## Study text
What This Costs in Memory and Time
The three-tier model trades memory for correctness. Every unlinked agent’s transform is stored three times: once in the live ComponentRegistry, once in reality_transforms_[0], and once in reality_transforms_[1]. For inventories and quantum nodes, the same triplication applies.
This is deliberate. The alternative — reconstructing reality-specific state on demand — would require either a command log (expensive to replay) or a diff-and-patch system (complex to implement correctly). Full-copy duplication keeps the switch operation simple: write to slot A, read from slot B.
The save-switch-load protocol is O(n) per component type, where n is the entity count. For a level with 9 agents, 20 inventory items, and 10 quantum nodes, that’s under 100 iterations total — well within the 100ms SLA even on modest hardware.
Entity Destruction, Stale State, and the Unlink Timing Trap
When an entity is destroyed, it must be removed from all reality-tracking maps — both reality-indexed stores for Reality A and B, and all shared stores. Missing even one map means a dangling entry that could be loaded into a newly recycled entity ID. The engine’s remove_entity() explicitly erases from all nine maps:
void RealityManager::remove_entity(EntityID entity) {
shared_geometry_.erase(entity);
reality_transforms_[0].erase(entity);
reality_transforms_[1].erase(entity);
reality_inventories_[0].erase(entity);
reality_inventories_[1].erase(entity);
reality_quantum_nodes_[0].erase(entity);
reality_quantum_nodes_[1].erase(entity);
shared_doors_.erase(entity);
shared_water_levels_.erase(entity);
shared_switches_.erase(entity);
}
There’s also an unlink timing trap worth knowing: if unlink_agent_position() is called during a reality switch — between save and load — the agent’s position will be seeded from a potentially stale transform. The engine avoids this by only allowing unlinking during the normal update phase, never during the switch protocol.
Every get_* method in RealityManager returns a pointer that may be null. The RealitySystem always null-checks before dereferencing. Pointers from the reality manager are always optional.
On level transitions, reset() clears all eleven internal maps and resets to Reality A. Any system holding a stale pointer into one of these maps has a dangling pointer after reset. The engine handles this by flushing and rebuilding all systems during level transitions — no cross-level state survives.

[Dataset items]
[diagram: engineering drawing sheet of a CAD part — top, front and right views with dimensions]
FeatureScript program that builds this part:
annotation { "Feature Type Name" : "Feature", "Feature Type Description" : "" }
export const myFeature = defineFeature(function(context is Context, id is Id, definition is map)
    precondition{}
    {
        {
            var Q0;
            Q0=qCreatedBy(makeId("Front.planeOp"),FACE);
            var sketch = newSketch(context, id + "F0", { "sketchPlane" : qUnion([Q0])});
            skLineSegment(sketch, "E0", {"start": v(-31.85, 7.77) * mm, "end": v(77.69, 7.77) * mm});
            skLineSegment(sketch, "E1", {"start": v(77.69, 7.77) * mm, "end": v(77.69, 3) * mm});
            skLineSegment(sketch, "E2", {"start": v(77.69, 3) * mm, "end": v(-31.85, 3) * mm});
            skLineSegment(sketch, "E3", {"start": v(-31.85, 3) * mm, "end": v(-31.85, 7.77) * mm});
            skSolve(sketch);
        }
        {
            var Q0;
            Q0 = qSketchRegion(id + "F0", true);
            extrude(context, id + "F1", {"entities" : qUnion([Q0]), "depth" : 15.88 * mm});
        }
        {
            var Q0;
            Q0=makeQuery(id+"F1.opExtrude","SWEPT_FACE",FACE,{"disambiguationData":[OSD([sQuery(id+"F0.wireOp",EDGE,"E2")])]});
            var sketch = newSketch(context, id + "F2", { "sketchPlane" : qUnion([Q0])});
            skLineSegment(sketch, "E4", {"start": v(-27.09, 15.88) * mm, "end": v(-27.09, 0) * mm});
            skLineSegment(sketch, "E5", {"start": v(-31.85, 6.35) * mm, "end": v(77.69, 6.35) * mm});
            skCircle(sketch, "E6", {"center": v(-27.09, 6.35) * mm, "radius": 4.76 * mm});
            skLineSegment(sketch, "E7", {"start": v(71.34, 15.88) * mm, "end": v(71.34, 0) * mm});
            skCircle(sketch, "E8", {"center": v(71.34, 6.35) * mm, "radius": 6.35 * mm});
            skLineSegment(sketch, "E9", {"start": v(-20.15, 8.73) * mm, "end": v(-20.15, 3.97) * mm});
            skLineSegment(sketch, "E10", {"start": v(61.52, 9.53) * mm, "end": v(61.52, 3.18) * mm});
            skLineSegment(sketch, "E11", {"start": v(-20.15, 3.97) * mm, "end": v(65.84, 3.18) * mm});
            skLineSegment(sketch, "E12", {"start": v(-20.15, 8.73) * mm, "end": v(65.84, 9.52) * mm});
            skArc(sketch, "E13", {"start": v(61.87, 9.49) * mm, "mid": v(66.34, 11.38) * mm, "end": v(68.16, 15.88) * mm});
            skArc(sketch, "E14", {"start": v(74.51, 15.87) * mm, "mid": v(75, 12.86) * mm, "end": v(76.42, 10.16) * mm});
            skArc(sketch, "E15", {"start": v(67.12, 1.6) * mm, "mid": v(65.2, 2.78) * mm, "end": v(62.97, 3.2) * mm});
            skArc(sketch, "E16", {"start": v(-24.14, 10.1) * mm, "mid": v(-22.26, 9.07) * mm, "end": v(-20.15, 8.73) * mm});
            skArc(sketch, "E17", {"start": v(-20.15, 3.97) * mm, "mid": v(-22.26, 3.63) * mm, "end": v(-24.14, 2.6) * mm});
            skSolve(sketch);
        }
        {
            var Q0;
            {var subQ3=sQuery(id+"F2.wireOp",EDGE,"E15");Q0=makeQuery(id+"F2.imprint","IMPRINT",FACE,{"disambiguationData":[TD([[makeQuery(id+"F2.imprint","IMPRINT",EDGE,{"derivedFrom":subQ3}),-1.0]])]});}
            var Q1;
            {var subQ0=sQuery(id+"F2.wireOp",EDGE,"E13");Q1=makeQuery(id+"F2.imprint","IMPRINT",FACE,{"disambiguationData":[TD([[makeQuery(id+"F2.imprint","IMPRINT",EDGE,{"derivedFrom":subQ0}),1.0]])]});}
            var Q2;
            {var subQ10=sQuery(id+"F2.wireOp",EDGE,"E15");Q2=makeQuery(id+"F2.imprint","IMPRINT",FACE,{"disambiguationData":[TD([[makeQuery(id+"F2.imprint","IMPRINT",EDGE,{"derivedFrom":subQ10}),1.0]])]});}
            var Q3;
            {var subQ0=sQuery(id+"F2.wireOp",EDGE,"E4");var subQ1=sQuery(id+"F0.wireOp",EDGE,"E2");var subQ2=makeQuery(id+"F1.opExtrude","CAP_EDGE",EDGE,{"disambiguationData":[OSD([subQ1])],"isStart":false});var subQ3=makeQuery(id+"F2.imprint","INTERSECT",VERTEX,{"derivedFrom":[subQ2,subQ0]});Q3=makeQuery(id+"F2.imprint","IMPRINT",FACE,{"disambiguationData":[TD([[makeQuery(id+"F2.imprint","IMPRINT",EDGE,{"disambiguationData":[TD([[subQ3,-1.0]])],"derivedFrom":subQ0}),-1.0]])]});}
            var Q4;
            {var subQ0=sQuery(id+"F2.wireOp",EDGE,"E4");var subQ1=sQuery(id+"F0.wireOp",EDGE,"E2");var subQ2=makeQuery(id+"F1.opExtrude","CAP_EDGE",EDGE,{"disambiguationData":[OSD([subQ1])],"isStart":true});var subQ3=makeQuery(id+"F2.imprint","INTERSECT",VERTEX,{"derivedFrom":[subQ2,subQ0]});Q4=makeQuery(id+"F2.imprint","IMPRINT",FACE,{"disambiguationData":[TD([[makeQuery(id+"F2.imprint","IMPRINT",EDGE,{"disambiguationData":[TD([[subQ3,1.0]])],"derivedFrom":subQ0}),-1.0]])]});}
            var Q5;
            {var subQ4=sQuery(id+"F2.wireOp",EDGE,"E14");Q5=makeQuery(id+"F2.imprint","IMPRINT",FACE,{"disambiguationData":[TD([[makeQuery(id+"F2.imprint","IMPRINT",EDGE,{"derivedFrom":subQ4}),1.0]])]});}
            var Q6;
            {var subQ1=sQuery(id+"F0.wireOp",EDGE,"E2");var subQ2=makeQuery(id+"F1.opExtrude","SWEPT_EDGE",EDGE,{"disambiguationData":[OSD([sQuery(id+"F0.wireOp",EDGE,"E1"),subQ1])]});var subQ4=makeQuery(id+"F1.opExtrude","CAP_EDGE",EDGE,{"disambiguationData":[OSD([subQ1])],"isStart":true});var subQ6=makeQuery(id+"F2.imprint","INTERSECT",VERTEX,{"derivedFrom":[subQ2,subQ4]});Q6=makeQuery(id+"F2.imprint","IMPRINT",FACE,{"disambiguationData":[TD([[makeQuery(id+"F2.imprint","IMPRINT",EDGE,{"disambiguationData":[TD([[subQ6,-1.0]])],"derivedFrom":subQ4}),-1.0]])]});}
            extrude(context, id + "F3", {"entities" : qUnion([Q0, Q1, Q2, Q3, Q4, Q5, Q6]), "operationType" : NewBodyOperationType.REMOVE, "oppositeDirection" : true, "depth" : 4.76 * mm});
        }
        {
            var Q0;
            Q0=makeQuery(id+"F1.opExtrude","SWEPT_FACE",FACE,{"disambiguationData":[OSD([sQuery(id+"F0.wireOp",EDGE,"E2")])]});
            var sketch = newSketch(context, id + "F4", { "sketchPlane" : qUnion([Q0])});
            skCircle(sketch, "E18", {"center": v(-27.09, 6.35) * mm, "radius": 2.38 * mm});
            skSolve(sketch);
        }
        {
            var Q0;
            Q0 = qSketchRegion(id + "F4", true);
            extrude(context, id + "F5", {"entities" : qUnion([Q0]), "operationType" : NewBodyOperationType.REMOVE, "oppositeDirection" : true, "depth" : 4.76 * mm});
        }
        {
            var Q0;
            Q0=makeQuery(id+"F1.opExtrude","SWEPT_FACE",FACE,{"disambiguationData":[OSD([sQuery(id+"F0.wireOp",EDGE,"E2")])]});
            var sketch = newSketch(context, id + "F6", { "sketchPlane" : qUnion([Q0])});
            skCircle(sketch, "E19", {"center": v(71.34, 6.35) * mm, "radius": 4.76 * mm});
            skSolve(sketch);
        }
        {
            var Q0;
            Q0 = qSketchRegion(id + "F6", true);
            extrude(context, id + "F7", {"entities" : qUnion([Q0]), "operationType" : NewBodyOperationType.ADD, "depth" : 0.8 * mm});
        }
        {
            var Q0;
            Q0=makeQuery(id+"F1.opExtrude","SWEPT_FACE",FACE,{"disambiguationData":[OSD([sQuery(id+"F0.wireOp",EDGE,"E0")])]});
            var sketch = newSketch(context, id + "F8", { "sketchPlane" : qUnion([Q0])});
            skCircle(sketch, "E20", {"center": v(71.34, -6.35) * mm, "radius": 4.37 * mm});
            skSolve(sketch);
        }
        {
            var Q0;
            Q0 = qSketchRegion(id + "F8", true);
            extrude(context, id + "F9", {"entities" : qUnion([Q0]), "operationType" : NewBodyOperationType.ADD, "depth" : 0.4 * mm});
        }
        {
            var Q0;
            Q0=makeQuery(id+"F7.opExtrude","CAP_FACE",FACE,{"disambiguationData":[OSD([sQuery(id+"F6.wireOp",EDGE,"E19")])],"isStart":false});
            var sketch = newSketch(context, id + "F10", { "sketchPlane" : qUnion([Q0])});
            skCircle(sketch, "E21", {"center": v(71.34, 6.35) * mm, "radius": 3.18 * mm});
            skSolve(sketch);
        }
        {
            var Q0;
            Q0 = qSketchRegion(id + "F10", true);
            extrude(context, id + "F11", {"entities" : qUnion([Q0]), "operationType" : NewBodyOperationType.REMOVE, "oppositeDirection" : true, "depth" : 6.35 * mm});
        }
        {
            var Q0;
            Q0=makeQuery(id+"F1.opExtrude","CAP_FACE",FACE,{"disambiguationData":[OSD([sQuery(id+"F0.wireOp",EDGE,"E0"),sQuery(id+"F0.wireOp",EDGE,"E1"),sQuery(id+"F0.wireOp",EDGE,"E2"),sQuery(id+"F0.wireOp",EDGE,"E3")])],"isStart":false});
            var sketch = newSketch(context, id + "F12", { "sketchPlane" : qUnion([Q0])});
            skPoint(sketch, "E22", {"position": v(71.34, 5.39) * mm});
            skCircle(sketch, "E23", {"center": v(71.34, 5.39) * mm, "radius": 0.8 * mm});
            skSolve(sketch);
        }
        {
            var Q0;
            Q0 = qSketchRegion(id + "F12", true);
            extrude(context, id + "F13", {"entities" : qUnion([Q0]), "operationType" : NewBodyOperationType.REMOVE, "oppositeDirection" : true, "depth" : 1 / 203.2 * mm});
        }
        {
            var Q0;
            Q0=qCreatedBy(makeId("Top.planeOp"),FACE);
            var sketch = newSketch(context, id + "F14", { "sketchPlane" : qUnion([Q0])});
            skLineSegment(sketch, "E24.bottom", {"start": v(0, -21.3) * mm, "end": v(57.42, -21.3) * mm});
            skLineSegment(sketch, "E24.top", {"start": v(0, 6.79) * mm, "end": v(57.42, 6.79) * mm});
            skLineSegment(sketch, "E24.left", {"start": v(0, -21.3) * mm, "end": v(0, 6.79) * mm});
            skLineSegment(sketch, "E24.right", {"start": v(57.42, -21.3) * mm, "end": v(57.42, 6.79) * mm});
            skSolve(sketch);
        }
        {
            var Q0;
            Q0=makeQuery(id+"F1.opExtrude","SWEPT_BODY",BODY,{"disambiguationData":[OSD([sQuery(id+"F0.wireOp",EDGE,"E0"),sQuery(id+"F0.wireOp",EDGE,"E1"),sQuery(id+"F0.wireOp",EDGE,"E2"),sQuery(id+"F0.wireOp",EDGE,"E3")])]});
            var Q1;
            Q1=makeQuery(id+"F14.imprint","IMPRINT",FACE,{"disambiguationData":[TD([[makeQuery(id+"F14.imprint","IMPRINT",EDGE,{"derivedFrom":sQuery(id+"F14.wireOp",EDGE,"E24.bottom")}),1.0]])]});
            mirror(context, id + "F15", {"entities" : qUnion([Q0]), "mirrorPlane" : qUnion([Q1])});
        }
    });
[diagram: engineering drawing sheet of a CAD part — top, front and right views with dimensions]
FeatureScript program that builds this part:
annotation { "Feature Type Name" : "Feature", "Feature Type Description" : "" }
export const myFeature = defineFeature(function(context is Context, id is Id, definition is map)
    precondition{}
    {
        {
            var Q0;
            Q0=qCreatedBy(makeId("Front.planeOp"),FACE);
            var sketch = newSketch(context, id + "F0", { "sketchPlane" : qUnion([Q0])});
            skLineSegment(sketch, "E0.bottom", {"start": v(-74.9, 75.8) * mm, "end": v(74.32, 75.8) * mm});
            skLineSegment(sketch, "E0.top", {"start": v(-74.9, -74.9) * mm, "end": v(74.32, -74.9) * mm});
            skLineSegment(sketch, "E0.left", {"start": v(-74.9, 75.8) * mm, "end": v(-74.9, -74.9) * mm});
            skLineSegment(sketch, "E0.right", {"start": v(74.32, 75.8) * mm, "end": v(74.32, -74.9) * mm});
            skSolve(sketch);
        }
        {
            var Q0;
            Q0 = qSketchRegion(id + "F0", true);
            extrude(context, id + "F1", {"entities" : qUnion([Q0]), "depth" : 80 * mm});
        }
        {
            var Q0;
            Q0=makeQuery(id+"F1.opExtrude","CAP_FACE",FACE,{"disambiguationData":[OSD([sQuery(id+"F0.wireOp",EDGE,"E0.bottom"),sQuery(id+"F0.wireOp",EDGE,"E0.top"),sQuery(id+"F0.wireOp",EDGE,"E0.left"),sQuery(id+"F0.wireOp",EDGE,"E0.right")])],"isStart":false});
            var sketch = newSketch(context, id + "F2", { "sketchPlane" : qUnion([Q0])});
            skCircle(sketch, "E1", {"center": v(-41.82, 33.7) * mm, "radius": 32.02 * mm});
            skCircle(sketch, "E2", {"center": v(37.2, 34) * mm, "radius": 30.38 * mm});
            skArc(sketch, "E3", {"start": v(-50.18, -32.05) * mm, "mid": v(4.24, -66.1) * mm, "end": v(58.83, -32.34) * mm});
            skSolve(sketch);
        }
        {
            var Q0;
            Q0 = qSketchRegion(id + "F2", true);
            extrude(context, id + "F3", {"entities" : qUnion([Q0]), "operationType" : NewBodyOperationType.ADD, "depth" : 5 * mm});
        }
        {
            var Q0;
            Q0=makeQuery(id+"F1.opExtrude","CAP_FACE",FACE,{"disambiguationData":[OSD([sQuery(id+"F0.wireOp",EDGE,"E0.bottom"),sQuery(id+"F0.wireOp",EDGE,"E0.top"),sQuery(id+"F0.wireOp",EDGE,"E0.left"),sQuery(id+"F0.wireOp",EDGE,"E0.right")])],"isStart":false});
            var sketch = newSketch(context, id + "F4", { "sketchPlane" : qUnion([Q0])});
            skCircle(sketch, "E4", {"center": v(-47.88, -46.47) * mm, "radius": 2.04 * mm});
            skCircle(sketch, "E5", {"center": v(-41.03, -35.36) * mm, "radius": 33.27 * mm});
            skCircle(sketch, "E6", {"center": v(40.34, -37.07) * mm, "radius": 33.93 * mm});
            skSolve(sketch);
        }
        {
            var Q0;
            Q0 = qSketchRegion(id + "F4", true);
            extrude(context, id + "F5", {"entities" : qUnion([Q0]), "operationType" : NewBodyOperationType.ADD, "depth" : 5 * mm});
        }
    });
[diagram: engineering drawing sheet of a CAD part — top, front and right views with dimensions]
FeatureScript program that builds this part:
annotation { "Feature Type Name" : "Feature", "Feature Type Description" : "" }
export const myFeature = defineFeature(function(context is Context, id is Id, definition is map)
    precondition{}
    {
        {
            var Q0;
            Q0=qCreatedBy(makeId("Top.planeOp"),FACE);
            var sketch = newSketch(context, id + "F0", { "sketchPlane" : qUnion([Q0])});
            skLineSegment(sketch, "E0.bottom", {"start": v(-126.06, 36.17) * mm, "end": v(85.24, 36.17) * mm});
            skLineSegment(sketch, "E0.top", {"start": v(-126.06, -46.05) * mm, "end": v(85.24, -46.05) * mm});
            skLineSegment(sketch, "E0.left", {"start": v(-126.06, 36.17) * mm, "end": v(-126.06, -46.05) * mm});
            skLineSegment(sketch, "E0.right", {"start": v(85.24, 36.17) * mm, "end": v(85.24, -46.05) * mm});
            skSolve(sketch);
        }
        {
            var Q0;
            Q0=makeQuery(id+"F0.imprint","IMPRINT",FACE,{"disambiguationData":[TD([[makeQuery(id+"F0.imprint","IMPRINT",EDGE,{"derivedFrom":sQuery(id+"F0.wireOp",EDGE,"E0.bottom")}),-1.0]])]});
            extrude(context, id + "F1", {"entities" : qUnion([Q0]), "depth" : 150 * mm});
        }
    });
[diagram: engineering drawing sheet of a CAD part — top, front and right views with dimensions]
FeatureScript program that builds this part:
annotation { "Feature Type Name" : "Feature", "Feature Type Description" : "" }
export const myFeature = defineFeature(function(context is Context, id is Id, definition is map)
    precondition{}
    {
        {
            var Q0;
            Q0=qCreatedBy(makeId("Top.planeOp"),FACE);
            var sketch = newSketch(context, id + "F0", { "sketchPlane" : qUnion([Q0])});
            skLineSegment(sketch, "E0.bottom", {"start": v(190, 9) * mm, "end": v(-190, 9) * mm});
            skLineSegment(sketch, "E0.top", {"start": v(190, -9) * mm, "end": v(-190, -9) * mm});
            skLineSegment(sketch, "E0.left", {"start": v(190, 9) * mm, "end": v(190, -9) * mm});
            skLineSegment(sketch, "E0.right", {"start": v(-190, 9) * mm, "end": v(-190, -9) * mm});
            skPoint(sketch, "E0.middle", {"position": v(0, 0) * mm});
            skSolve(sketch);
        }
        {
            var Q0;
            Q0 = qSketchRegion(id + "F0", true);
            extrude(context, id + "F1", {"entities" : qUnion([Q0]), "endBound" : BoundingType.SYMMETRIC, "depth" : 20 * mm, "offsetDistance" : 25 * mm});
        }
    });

## List of tasks
1: Reproduce the part of the RealityManager text starting with "The save-switch-load protocol" and going on through "on modest hardware.".
2: List the shared stores that remove_entity() erases the entity from in the RealityManager text.
3: Translate this sentence from the RealityManager text into Spanish: "Every get_* method in RealityManager returns a pointer that may be null."
These entries have no connection to the RealityManager text.

## Solutions to the problems
1:
The save-switch-load protocol is O(n) per component type, where n is the entity count. For a level with 9 agents, 20 inventory items, and 10 quantum nodes, that’s under 100 iterations total — well within the 100ms SLA even on modest hardware.

2:
shared_geometry_
shared_doors_
shared_water_levels_
shared_switches_

3: Cada método get_* de RealityManager devuelve un puntero que puede ser nulo.